Question

a study of bone density on 5 random women at a hospital produced the following results. age 33 45 53 57 65 bone density 350 345 340 320 315 step 3 of 3 : calculate the correlation coefficient, r. round your answer to three decimal places.

Answer 1

The correlation coefficient (r) is 0.599, rounded to three decimal places.

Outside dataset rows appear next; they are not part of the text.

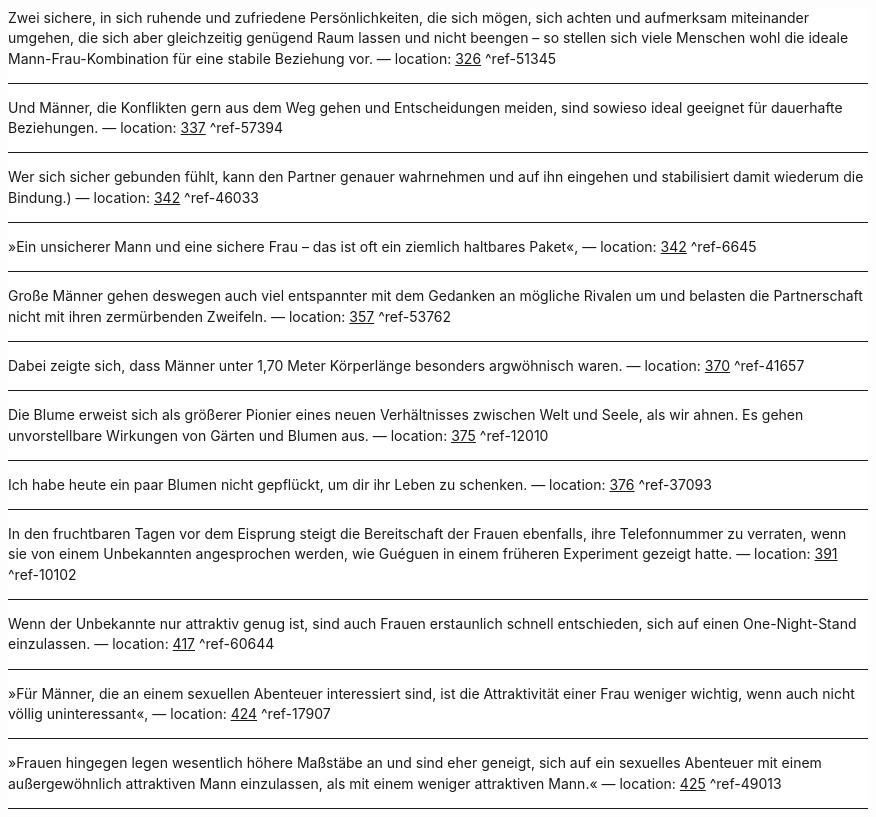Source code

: Zwei sichere, in sich ruhende und zufriedene Persönlichkeiten, die sich mögen, sich achten und aufmerksam miteinander umgehen, die sich aber gleichzeitig genügend Raum lassen und nicht beengen – so stellen sich viele Menschen wohl die ideale Mann-Frau-Kombination für eine stabile Beziehung vor. — location: [326](kindle://book?action=open&asin=B00AAAFYMY&location=326) ^ref-51345

---
Und Männer, die Konflikten gern aus dem Weg gehen und Entscheidungen meiden, sind sowieso ideal geeignet für dauerhafte Beziehungen. — location: [337](kindle://book?action=open&asin=B00AAAFYMY&location=337) ^ref-57394

---
Wer sich sicher gebunden fühlt, kann den Partner genauer wahrnehmen und auf ihn eingehen und stabilisiert damit wiederum die Bindung.) — location: [342](kindle://book?action=open&asin=B00AAAFYMY&location=342) ^ref-46033

---
»Ein unsicherer Mann und eine sichere Frau – das ist oft ein ziemlich haltbares Paket«, — location: [342](kindle://book?action=open&asin=B00AAAFYMY&location=342) ^ref-6645

---
Große Männer gehen deswegen auch viel entspannter mit dem Gedanken an mögliche Rivalen um und belasten die Partnerschaft nicht mit ihren zermürbenden Zweifeln. — location: [357](kindle://book?action=open&asin=B00AAAFYMY&location=357) ^ref-53762

---
Dabei zeigte sich, dass Männer unter 1,70 Meter Körperlänge besonders argwöhnisch waren. — location: [370](kindle://book?action=open&asin=B00AAAFYMY&location=370) ^ref-41657

---
Die Blume erweist sich als größerer Pionier eines neuen Verhältnisses zwischen Welt und Seele, als wir ahnen. Es gehen unvorstellbare Wirkungen von Gärten und Blumen aus. — location: [375](kindle://book?action=open&asin=B00AAAFYMY&location=375) ^ref-12010

---
Ich habe heute ein paar Blumen nicht gepflückt, um dir ihr Leben zu schenken. — location: [376](kindle://book?action=open&asin=B00AAAFYMY&location=376) ^ref-37093

---
In den fruchtbaren Tagen vor dem Eisprung steigt die Bereitschaft der Frauen ebenfalls, ihre Telefonnummer zu verraten, wenn sie von einem Unbekannten angesprochen werden, wie Guéguen in einem früheren Experiment gezeigt hatte. — location: [391](kindle://book?action=open&asin=B00AAAFYMY&location=391) ^ref-10102

---
Wenn der Unbekannte nur attraktiv genug ist, sind auch Frauen erstaunlich schnell entschieden, sich auf einen One-Night-Stand einzulassen. — location: [417](kindle://book?action=open&asin=B00AAAFYMY&location=417) ^ref-60644

---
»Für Männer, die an einem sexuellen Abenteuer interessiert sind, ist die Attraktivität einer Frau weniger wichtig, wenn auch nicht völlig uninteressant«, — location: [424](kindle://book?action=open&asin=B00AAAFYMY&location=424) ^ref-17907

---
»Frauen hingegen legen wesentlich höhere Maßstäbe an und sind eher geneigt, sich auf ein sexuelles Abenteuer mit einem außergewöhnlich attraktiven Mann einzulassen, als mit einem weniger attraktiven Mann.« — location: [425](kindle://book?action=open&asin=B00AAAFYMY&location=425) ^ref-49013

---
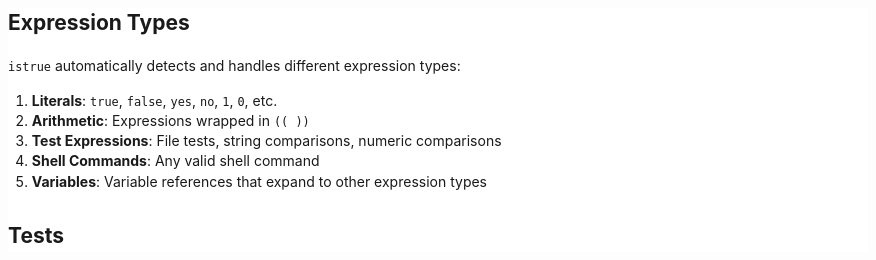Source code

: 
## Expression Types

`istrue` automatically detects and handles different expression types:

1. **Literals**: `true`, `false`, `yes`, `no`, `1`, `0`, etc.
2. **Arithmetic**: Expressions wrapped in `(( ))`
3. **Test Expressions**: File tests, string comparisons, numeric comparisons
4. **Shell Commands**: Any valid shell command
5. **Variables**: Variable references that expand to other expression types

## Tests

How to find correlation coefficient?

To calculate the correlation coefficient (r), use the following formula:

`\[ r = (n(\sum xy) - (\sum x)(\sum y))/(√([n\sum x^2 - (\sum x)^2][n\sum y^2 - (\sum y)^2])) \]`

where:

n = number of data points,

x and y = variables (age and bone density, in this case),

∑xy = sum of the product of corresponding values of x and y,

∑x and ∑y = sums of x and y,

∑x² and ∑y² = sums of the squares of x and y.

Calculate the values:

`\[ \sum x = 33 + 45 + 53 + 57 + 65 = 253 \]`

`\[ \sum y = 350 + 345 + 340 + 320 + 315 = 1670 \]`

`\[ \sum xy = (33 * 350) + (45 * 345) + (53 * 340) + (57 * 320) + (65 * 315) = 857600 \]`

`\[ \sum x^2 = 33^2 + 45^2 + 53^2 + 57^2 + 65^2 = 9322 \]`

`\[ \sum y^2 = 350^2 + 345^2 + 340^2 + 320^2 + 315^2 = 1107550 \]`

Now, substitute these values into the correlation coefficient formula:

`\[ r = (5(\sum xy) - (\sum x)(\sum y))/(√([5\sum x^2 - (\sum x)^2][5\sum y^2 - (\sum y)^2])) \]`

`\[ r = (5(857600) - (253)(1670))/(√([5(9322) - (253)^2][5(1107550) - (1670)^2])) \]`

`\[ r = (4288000 - 422810)/(√([46610][5551930 - 2788900])) \]`

`\[ r = (3865190)/(√(46610 * 2763030)) \]`

`\[ r \approx (3865190)/(645448.413) \]`

r = 0.599

Therefore, the correlation coefficient (r) is 0.599, rounded to three decimal places.